Design innovation: Apogee takes fresh approach to charrettes

Design innovation: Apogee takes fresh approach to charrettes

Charrettes have long been an effective tool for bringing architects and project stakeholders together to focus collaboratively on a project design. Guided by our client-focused philosophy, Apogee Consulting Group is taking a unique and fresh approach to the practice with scenario planning charrettes that give our clients the advantages of highly customized solutions with a streamlined design timeline.

Image Top: Interiors Department Manager Erica Irvin works through a scenario with project stakeholders.

Traditionally, the focus of a charrette is on design, but Apogee begins its healthcare project conversations by focusing on the factors that influence the design—the vision and the specific needs of all client stakeholders, from the medical staff to patients and their families.

“By the end of a couple days of scenario planning, Apogee can have more design for the client with an actual basis for that design within just a few days of scenario planning than other firms might have after a month of individual meetings. Our clients know where they are going and why they are going there.” — Cullen Keen, architect and healthcare planner.

Scenario planning

Our goal is to explore multiple responses to the specific needs of everyone in a visual, real-time format that makes the design easy to understand for all involved. It is called scenario planning because we are exploring multiple scenarios, not just creating design solutions, and our expert healthcare planning design staff is involved early on in the process.

While each scenario planning charrette takes on a life of its own through the discovery process, there is a systematic approach to Apogee’s charrettes, which often take place over a time span of several days rather than one or two meetings scheduled weeks apart.

“By the end of a couple days of scenario planning, Apogee can have more design for the client with an actual basis for that design within just a few days of scenario planning than other firms might have after a month of individual meetings,” said architect, Cullen Keen, a healthcare planners who conducts many of Apogee’s charrettes across the country. “Our clients know where they are going and why they are going there.”

— Entries supplied —
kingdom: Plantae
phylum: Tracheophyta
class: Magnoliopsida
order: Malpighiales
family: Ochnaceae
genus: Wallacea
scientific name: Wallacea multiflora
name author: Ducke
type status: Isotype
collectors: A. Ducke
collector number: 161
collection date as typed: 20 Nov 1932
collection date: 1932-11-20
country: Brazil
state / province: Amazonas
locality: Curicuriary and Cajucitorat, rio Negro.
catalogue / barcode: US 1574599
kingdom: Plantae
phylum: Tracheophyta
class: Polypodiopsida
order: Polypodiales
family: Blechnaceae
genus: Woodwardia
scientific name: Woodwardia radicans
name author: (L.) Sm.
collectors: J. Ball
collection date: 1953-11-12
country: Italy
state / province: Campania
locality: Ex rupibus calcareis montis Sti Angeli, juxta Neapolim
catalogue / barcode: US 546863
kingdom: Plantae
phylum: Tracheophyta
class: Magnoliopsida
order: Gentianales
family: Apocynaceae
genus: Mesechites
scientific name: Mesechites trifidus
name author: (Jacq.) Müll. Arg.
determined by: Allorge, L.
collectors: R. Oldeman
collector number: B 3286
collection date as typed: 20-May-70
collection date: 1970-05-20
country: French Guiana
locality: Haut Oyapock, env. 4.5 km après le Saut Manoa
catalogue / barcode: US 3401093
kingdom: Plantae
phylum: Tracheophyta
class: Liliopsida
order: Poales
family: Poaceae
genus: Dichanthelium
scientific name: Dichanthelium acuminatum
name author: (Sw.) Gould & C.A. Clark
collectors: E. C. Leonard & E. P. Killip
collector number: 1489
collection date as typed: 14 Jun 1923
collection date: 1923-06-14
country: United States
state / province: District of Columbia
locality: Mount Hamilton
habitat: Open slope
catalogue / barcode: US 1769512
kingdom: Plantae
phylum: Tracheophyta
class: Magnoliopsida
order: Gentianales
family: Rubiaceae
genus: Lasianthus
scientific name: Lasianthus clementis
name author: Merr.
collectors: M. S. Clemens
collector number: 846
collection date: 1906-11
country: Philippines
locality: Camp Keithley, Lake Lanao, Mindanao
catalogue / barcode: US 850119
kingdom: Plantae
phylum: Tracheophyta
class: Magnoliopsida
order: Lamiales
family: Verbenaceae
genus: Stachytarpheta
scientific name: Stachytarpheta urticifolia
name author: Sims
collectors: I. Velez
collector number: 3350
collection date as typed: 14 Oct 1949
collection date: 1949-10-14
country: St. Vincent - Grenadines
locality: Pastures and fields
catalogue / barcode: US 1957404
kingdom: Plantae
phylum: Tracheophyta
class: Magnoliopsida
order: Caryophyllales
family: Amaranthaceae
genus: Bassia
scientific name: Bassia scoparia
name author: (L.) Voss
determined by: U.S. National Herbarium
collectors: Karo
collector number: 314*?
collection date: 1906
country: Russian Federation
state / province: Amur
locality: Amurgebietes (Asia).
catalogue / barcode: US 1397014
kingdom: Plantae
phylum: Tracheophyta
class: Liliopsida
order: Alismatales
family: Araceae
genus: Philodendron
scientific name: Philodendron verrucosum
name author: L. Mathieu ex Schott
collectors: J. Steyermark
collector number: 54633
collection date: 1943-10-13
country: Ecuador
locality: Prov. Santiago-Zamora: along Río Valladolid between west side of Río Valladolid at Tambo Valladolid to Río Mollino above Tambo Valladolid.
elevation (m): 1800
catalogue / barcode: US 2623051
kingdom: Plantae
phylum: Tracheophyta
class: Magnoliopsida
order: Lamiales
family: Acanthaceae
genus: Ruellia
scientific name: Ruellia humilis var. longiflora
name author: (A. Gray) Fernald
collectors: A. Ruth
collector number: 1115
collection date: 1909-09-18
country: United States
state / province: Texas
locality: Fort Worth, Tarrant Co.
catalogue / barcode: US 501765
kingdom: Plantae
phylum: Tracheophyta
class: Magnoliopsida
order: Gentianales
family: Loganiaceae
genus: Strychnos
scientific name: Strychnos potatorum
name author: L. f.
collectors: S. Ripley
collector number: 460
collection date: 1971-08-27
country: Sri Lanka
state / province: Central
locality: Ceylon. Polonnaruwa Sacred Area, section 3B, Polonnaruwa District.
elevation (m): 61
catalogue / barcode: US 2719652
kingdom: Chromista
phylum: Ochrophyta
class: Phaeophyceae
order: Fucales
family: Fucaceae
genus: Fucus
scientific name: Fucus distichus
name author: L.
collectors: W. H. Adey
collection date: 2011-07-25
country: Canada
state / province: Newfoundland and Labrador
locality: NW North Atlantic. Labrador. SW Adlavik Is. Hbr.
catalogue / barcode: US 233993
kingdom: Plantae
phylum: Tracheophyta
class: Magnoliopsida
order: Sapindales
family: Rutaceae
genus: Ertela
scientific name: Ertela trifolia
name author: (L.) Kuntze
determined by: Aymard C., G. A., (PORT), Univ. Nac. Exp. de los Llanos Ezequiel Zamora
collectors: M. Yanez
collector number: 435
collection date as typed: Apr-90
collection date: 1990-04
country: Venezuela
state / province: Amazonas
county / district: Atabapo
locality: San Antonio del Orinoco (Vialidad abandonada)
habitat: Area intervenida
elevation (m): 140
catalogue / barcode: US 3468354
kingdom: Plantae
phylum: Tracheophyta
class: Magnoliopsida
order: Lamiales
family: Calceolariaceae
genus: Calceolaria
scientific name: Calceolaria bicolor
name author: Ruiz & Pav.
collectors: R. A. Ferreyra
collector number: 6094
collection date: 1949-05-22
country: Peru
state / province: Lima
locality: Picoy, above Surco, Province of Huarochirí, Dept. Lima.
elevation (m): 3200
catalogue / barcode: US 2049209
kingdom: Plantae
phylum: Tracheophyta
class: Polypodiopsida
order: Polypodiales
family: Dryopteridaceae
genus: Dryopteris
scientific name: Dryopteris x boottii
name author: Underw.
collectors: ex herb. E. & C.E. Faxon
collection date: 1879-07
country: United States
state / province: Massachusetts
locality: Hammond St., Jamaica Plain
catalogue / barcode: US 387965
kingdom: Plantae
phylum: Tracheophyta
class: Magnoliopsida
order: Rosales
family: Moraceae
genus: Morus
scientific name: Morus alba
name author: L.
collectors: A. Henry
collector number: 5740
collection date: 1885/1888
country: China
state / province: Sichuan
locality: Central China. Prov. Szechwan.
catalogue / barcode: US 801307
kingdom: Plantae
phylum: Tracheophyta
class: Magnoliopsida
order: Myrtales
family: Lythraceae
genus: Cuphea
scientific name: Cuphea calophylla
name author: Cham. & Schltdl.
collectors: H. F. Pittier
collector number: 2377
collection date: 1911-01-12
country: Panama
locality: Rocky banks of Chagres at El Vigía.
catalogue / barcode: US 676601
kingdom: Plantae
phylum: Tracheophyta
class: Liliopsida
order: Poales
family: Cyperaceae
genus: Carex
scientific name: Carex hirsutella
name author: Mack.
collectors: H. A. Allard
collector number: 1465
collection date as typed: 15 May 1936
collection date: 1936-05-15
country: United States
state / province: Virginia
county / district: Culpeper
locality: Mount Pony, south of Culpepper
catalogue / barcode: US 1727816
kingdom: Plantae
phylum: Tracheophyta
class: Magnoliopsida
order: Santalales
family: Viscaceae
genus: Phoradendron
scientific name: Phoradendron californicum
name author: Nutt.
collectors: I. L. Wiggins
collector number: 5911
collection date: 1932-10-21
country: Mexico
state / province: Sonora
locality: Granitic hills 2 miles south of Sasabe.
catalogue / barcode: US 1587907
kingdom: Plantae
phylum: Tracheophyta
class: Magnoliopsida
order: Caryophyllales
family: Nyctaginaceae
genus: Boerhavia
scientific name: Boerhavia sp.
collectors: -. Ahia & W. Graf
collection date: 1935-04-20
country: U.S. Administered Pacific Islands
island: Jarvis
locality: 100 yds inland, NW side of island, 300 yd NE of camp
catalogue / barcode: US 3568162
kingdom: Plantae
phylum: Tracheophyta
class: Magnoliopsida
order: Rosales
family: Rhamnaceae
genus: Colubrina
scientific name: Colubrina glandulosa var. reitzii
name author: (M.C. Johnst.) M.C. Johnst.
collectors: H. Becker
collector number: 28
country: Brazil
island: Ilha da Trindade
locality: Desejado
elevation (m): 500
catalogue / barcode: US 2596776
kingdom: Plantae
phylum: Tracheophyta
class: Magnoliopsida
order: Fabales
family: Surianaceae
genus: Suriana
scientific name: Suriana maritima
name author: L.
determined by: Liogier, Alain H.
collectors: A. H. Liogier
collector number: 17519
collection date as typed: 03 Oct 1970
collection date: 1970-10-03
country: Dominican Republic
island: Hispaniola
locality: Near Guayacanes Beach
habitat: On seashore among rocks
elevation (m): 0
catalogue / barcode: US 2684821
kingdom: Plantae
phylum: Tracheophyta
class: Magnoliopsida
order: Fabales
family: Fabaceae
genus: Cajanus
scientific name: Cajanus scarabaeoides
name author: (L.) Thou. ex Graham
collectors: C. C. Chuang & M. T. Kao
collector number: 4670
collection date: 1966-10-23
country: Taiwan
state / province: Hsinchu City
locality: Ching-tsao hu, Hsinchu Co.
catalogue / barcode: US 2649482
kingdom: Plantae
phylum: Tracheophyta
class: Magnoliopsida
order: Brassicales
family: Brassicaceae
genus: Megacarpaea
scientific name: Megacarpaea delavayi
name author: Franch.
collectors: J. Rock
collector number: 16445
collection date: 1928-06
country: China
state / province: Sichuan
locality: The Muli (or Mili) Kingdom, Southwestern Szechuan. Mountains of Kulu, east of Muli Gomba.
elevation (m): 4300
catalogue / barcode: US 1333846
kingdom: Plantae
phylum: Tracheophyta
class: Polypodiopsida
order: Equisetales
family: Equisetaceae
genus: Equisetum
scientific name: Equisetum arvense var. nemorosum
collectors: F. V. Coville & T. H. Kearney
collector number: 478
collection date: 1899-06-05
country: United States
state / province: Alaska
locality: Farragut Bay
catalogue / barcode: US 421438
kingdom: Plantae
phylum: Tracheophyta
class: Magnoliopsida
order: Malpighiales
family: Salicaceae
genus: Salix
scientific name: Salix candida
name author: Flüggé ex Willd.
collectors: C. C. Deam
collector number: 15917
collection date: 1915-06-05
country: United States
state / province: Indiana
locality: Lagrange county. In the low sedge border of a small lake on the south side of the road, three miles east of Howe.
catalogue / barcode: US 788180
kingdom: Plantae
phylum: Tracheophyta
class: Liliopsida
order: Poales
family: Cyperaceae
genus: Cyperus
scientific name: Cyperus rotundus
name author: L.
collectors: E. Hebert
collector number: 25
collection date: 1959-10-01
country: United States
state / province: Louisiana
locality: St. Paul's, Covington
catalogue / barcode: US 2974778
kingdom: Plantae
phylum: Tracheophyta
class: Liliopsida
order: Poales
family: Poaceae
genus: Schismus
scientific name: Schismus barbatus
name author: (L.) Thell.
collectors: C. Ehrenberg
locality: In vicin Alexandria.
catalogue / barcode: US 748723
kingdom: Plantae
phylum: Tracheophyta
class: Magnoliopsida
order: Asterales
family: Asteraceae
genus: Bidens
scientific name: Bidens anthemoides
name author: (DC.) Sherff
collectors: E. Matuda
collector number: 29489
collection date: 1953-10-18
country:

— Questions —
1) Using the article on Apogee's charrettes, answer these:
(a) Who is shown in the top image working through a scenario with project stakeholders, and what is her title?
(b) What does Apogee focus on first when it begins its healthcare project conversations?
(c) Over what time span do Apogee's charrettes often take place?
2) Can you pick up the article on Apogee's charrettes after its final paragraph and continue it?

— Answers —
1)
(a) Erica Irvin, the Interiors Department Manager.
(b) The factors that influence the design: the vision and the specific needs of all client stakeholders, from the medical staff to patients and their families.
(c) Several days, rather than one or two meetings scheduled weeks apart.

2)
Analytics

While most firms begin the charrette process with a design presentation, Apogee comes to table with options based on analysis, data and programming using standards like the U.S. Department of Veterans Affairs (VA) Space and Equipment Planning System (SEPS), a computerized baseline tool developed collaboratively by Department of Defense and the VA for use on all VA healthcare projects. Taking into consideration budget and project scope, the Apogee team prepares several design options with details on the pros and cons of each.

“I think we go a step beyond most firms with all of the data and options we present to clients,” said King Choy, architectural department manager. “And we don’t stop there. After they have responded to our proposal, we will come back. We stay in a local hotel for two or three days and fine-tune the design with the client and the end user, so they have time enough to review it.”

Interiors Department Manager Erica Irvin makes additional time to visit a project site before the charrette takes place, getting to know the staff and learning about the facility campus and the region. “Interior design is a lot about the ambiance and each region has its unique environment,” she said. “We always want our projects to be a good fit.”

Two-way conversations

The Apogee team starts the charrette conversation with such questions as: What is the vision?  What are the major goals of the project? What will make the design operationally successful?  What will make it a failure? As the strategy is established, Apogee’s architects and designers are able to create design solutions that are truly responsive to the specific needs of each client.

Initial feedback is documented into an ever-evolving display presentation of 11 x 17 base sheets for diagramming and sketching so that ideas can be illustrated in real time, prodding the participants’ thinking for new questions and divergent use scenarios. While the scenarios may be broad or narrow in focus, the key is exploring multiple scenarios in diagrammatic form before diving into the full design.

The benefit of scenario planning is two-fold with time saved and a more focused approach to the project. Because healthcare projects are highly complex, floor plans often take days to complete yet detailed plans at this stage likely do not yet touch on the big project issues because they have not yet been discussed. Diagramming explores the big picture issues of different floor plans in just a few minutes, allowing the client to evaluate alternatives scenarios and make key strategic decisions much sooner in the process. This allows a deeper dive into operational issues in a condensed time frame while providing a clear direction for the project.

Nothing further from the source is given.